1 Introduction

It is well known that the contraction mapping principle of Banach [1] was the starting point of great discoveries and advances in mathematics, in particular in nonlinear analysis. This principle was the subject of several extensions by means of various generalized contractions (see, for example, [210]). Among the most relevant results in this direction one can give that of Meir and Keeler [11] who proved the following fixed point result.

Theorem 1.1

Let \((X,d)\) be a complete metric space and let f be a mapping from X into itself satisfying the following condition:

$$ \forall\epsilon>0, \exists\delta(\epsilon)> 0 \quad \textit{such that}\quad \epsilon\leq d(x,y)< \epsilon+ \delta(\epsilon)\quad \Longrightarrow \quad d\bigl(f(x),f(y) \bigr)< \epsilon. $$

Then f has a unique fixed point \(u \in X\). Moreover, for all \(x \in X\), the sequence \(\{f^{n}(x)\}\) converges to u.
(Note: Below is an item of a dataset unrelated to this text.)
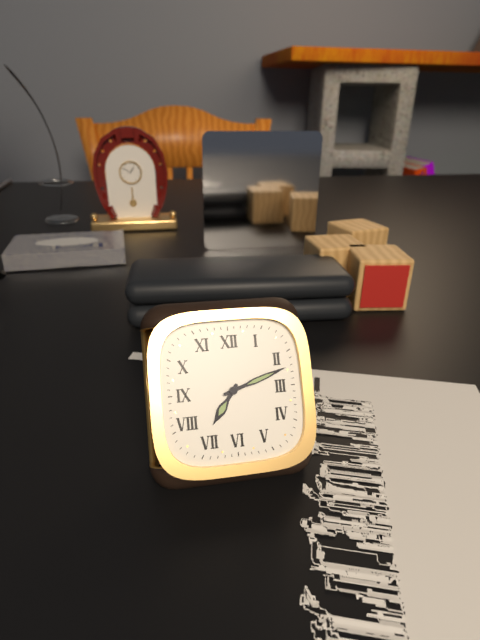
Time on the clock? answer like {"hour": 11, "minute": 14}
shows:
{"hour": 7, "minute": 12}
As pointed out in [11], it is easy to observe that the conclusion of Banach theorem holds for the contraction in Theorem 1.1 which is called a strict contraction, that is, it satisfies

$$d\bigl(f(x),f(y)\bigr)< d(x,y)\quad \text{for } x\neq y. $$

In 1984, Gupta and Saxena proved the following fixed point result.

Theorem 1.2

Let \((X,d)\) be a complete metric space and let f be a continuous mapping from X into itself satisfying

$$d\bigl(f(x),f(y)\bigr)\leq\alpha_{1} \frac {(1+d(x,f(x)))d(y,f(y))}{1+d(x,y)}+ \alpha_{2} \frac {d(x,f(x))d(y,f(y))}{d(x,y)}+\alpha_{3}d(x,y) $$

for all \(x,y \in X\), \(x\neq y\), where \(\alpha_{1}\), \(\alpha _{2}\), \(\alpha_{3}\) are constants with \(\alpha_{1},\alpha_{2},\alpha _{3}> 0\) and \(\alpha_{1}+\alpha_{2}+\alpha_{3}< 1\). Then f has a unique fixed point \(u\in X\). Moreover, for all \(x \in X\), the sequence \(\{f^{n}(x)\}\) converges to u.
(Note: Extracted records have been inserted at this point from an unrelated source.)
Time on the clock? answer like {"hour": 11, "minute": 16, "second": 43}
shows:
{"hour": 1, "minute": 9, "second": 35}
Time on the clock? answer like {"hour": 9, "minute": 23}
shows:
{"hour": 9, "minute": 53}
For more details on this theorem, we refer, e.g., to [12, 13].

In this paper, we establish a new fixed point theorem of Meir-Keeler type involving Gupta-Saxena expression which extends Theorem 1.2 in the case where \(\alpha_{1},\alpha _{2},\alpha_{3} \in\, ]0, \frac{1}{3}[\). We also apply our theoretical results to contractions of integral type.

2 Main results

Our main result is the following theorem.

Theorem 2.1

Let \((X,d) \) be a complete metric space and let \(f: X \rightarrow X\) be a continuous mapping. Assume that the following condition holds.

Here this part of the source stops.